(Data Opens)

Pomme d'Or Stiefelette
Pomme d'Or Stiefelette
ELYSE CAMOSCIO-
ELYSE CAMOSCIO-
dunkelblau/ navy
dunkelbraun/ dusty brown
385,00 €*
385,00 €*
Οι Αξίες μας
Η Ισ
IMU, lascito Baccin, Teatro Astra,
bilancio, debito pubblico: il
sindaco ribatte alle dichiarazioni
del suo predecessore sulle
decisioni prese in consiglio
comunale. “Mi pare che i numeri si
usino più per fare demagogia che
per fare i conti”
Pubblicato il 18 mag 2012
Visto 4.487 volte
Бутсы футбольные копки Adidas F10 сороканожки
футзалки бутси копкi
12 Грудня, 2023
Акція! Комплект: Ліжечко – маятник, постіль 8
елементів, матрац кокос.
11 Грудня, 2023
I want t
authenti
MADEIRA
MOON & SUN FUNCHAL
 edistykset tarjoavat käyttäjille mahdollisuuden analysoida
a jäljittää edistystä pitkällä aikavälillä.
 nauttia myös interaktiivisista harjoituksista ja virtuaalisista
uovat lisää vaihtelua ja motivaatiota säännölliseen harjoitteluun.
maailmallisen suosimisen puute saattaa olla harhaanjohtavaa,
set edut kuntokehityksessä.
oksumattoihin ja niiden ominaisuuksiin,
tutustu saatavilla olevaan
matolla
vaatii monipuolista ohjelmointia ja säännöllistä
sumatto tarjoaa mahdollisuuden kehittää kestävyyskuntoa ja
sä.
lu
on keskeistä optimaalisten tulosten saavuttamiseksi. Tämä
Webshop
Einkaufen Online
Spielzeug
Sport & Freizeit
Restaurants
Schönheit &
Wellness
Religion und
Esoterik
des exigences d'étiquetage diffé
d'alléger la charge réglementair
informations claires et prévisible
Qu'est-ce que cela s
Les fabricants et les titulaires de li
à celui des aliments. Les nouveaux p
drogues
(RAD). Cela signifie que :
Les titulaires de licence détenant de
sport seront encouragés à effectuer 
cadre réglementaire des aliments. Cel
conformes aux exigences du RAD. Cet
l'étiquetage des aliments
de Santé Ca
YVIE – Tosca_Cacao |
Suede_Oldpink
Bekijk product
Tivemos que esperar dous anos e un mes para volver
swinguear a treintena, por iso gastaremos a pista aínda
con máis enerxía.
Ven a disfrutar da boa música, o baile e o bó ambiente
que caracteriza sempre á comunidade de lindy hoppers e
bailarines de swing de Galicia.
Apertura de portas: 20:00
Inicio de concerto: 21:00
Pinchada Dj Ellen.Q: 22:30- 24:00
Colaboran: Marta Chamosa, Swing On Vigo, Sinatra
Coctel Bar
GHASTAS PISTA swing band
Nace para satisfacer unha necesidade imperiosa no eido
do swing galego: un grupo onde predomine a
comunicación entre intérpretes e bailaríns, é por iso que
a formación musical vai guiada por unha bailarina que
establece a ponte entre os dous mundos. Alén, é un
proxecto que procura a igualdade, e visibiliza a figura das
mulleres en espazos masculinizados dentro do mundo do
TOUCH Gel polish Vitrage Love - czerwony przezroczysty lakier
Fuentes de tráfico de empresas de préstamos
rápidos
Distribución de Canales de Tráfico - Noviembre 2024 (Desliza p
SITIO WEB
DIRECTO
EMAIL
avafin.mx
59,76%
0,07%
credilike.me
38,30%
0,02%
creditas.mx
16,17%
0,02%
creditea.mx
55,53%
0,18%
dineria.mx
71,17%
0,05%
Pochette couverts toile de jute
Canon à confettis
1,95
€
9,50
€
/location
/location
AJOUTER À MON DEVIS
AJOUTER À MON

(Data Closes)

> **To do**
Retype every line of the entries above precisely, keeping each character, line break, and line order unchanged.

> **Response area**
Pomme d'Or Stiefelette
Pomme d'Or Stiefelette
ELYSE CAMOSCIO-
ELYSE CAMOSCIO-
dunkelblau/ navy
dunkelbraun/ dusty brown
385,00 €*
385,00 €*
Οι Αξίες μας
Η Ισ
IMU, lascito Baccin, Teatro Astra,
bilancio, debito pubblico: il
sindaco ribatte alle dichiarazioni
del suo predecessore sulle
decisioni prese in consiglio
comunale. “Mi pare che i numeri si
usino più per fare demagogia che
per fare i conti”
Pubblicato il 18 mag 2012
Visto 4.487 volte
Бутсы футбольные копки Adidas F10 сороканожки
футзалки бутси копкi
12 Грудня, 2023
Акція! Комплект: Ліжечко – маятник, постіль 8
елементів, матрац кокос.
11 Грудня, 2023
I want t
authenti
MADEIRA
MOON & SUN FUNCHAL
 edistykset tarjoavat käyttäjille mahdollisuuden analysoida
a jäljittää edistystä pitkällä aikavälillä.
 nauttia myös interaktiivisista harjoituksista ja virtuaalisista
uovat lisää vaihtelua ja motivaatiota säännölliseen harjoitteluun.
maailmallisen suosimisen puute saattaa olla harhaanjohtavaa,
set edut kuntokehityksessä.
oksumattoihin ja niiden ominaisuuksiin,
tutustu saatavilla olevaan
matolla
vaatii monipuolista ohjelmointia ja säännöllistä
sumatto tarjoaa mahdollisuuden kehittää kestävyyskuntoa ja
sä.
lu
on keskeistä optimaalisten tulosten saavuttamiseksi. Tämä
Webshop
Einkaufen Online
Spielzeug
Sport & Freizeit
Restaurants
Schönheit &
Wellness
Religion und
Esoterik
des exigences d'étiquetage diffé
d'alléger la charge réglementair
informations claires et prévisible
Qu'est-ce que cela s
Les fabricants et les titulaires de li
à celui des aliments. Les nouveaux p
drogues
(RAD). Cela signifie que :
Les titulaires de licence détenant de
sport seront encouragés à effectuer 
cadre réglementaire des aliments. Cel
conformes aux exigences du RAD. Cet
l'étiquetage des aliments
de Santé Ca
YVIE – Tosca_Cacao |
Suede_Oldpink
Bekijk product
Tivemos que esperar dous anos e un mes para volver
swinguear a treintena, por iso gastaremos a pista aínda
con máis enerxía.
Ven a disfrutar da boa música, o baile e o bó ambiente
que caracteriza sempre á comunidade de lindy hoppers e
bailarines de swing de Galicia.
Apertura de portas: 20:00
Inicio de concerto: 21:00
Pinchada Dj Ellen.Q: 22:30- 24:00
Colaboran: Marta Chamosa, Swing On Vigo, Sinatra
Coctel Bar
GHASTAS PISTA swing band
Nace para satisfacer unha necesidade imperiosa no eido
do swing galego: un grupo onde predomine a
comunicación entre intérpretes e bailaríns, é por iso que
a formación musical vai guiada por unha bailarina que
establece a ponte entre os dous mundos. Alén, é un
proxecto que procura a igualdade, e visibiliza a figura das
mulleres en espazos masculinizados dentro do mundo do
TOUCH Gel polish Vitrage Love - czerwony przezroczysty lakier
Fuentes de tráfico de empresas de préstamos
rápidos
Distribución de Canales de Tráfico - Noviembre 2024 (Desliza p
SITIO WEB
DIRECTO
EMAIL
avafin.mx
59,76%
0,07%
credilike.me
38,30%
0,02%
creditas.mx
16,17%
0,02%
creditea.mx
55,53%
0,18%
dineria.mx
71,17%
0,05%
Pochette couverts toile de jute
Canon à confettis
1,95
€
9,50
€
/location
/location
AJOUTER À MON DEVIS
AJOUTER À MON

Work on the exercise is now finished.